TASK GOAL
Your task is to copy each line of the records that includes the string "columna".
Segment Open
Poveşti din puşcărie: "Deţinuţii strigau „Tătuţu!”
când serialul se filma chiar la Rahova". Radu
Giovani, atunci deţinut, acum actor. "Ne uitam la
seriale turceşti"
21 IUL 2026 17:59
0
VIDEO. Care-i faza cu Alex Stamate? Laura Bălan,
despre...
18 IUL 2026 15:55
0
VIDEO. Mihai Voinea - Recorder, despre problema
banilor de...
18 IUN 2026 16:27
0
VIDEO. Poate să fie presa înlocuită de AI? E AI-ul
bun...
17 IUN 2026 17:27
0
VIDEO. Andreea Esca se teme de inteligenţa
Segment Closed
Segment Open
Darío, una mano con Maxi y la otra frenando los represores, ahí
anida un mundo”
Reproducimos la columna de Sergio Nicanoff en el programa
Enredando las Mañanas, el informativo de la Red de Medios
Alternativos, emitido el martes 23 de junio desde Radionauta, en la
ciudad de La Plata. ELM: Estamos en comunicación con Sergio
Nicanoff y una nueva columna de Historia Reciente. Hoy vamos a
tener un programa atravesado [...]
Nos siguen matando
Segment Closed
Segment Open
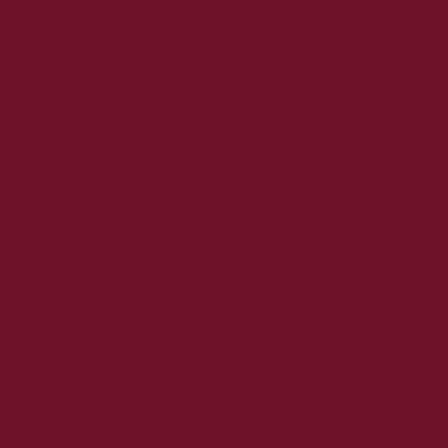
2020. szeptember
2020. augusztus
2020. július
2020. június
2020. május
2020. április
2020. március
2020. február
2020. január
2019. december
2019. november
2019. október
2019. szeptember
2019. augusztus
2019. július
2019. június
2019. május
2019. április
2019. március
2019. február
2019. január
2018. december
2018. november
Segment Closed
EXPECTED ANSWER
Reproducimos la columna de Sergio Nicanoff en el programa
Nicanoff y una nueva columna de Historia Reciente. Hoy vamos a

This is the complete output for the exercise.